SINGAPORE (Nov 2): China Aviation Oil saw its revenue for 3Q17 soar 32.6% to US$5.2 billion ($7.1 billion) on an increase in trading volume and oil prices. Costs of sales likewise increased 32.8% to US$5.2 billion.
Earnings for 3Q17 however, dipped 7.7% to US$21.4 million, driven mainly by lower gross profits from lower gains from trading and optimisation activities. Gross profits fell 58.2% to US$4.3 million.

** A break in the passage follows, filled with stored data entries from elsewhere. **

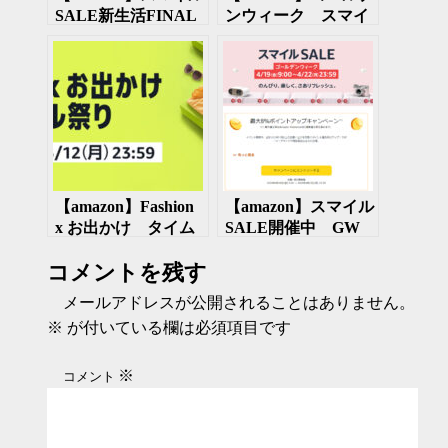
SALE新生活FINAL
ンウィーク スマイ
開催中 4月1日まで
ルSALE 開催 4月
21日まで
【amazon】Fashion
【amazon】スマイル
x お出かけ タイム
SALE開催中 GW
セール祭り開催中
連休に備えて準備し
コメントを残す
5月12日まで
よう 2024年4月22
日まで
メールアドレスが公開されることはありません。
※
が付いている欄は必須項目です
※
コメント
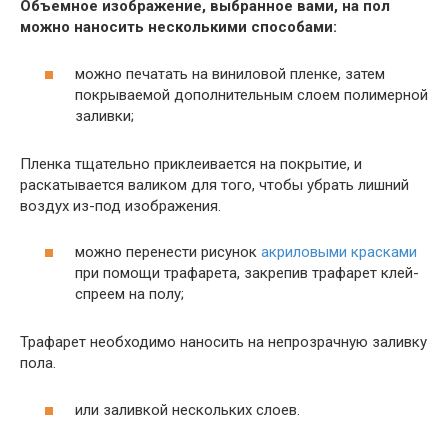
Объемное изображение, выбранное вами, на пол
можно наносить несколькими способами:
можно печатать на виниловой пленке, затем
покрываемой дополнительным слоем полимерной
заливки;
Пленка тщательно приклеивается на покрытие, и
раскатывается валиком для того, чтобы убрать лишний
воздух из-под изображения.
можно перенести рисунок
акриловыми красками
при помощи трафарета, закрепив трафарет клей-
спреем на полу;
Трафарет необходимо наносить на непрозрачную заливку
пола.
или заливкой нескольких слоев.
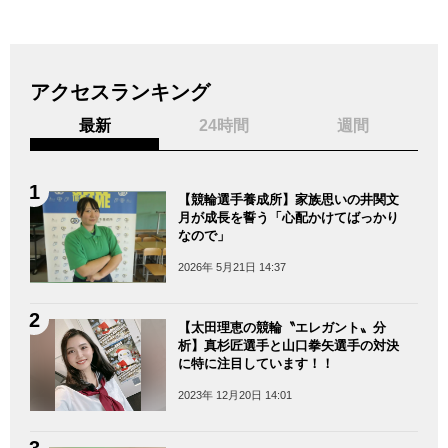
アクセスランキング
最新
24時間
週間
【競輪選手養成所】家族思いの井関文
月が成長を誓う「心配かけてばっかり
なので」
2026年 5月21日 14:37
【太田理恵の競輪〝エレガント〟分
析】真杉匠選手と山口拳矢選手の対決
に特に注目しています！！
2023年 12月20日 14:01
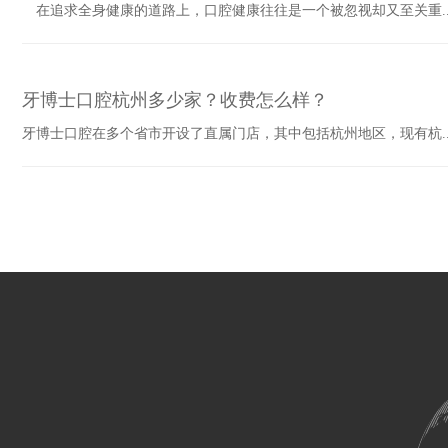
在追求全身健康的道路上，口腔健康往往是一个被忽视却又至关重..
牙博士口腔杭州多少家？收费怎么样？
牙博士口腔在多个省市开设了直属门店，其中包括杭州地区，现有杭..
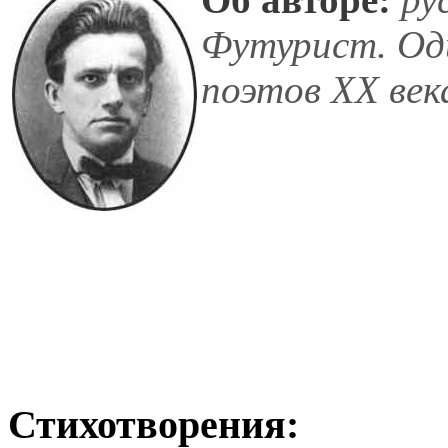
Футурист. Оди
поэтов XX век
Стихотворения:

This resulted in lower earnings per share of 2.49 US cents for the quarter compared to 2.7 US cents in the same period a year ago.
Share of profits from associates saw a 10.4% increase for 3Q2017 to US$21.5 million, mainly attributable to higher contributions from Pudong and OKYC (Oilhub Korea Yeosu Co).
The company’s cash and cash equivalents stood at $178.3 million at Sept 30.
“Oil price volatility due to production cuts, adverse weather conditions and refineries outages as markets slipped into backwardation in 3Q2017, has led to an increase in supply & operational costs as well as lower gains from the Group’s trading and optimisation activities,” says Meng Fanqiu, chief executive officer, China Aviation Oil.
“Looking ahead, the Group will continue to actively expand on the integration of our jet fuel supply and trading business and grow our aviation marketing business globally. We will continue to seek new and faster opportunities for expansion through investments and M&A opportunities in synergetic and strategic oil related assets and businesses while continuing the expansion of our global jet fuel supply and trading network complemented with trading in other oil products,” he adds.
Shares in CAO closed at $1.76 on Thursday.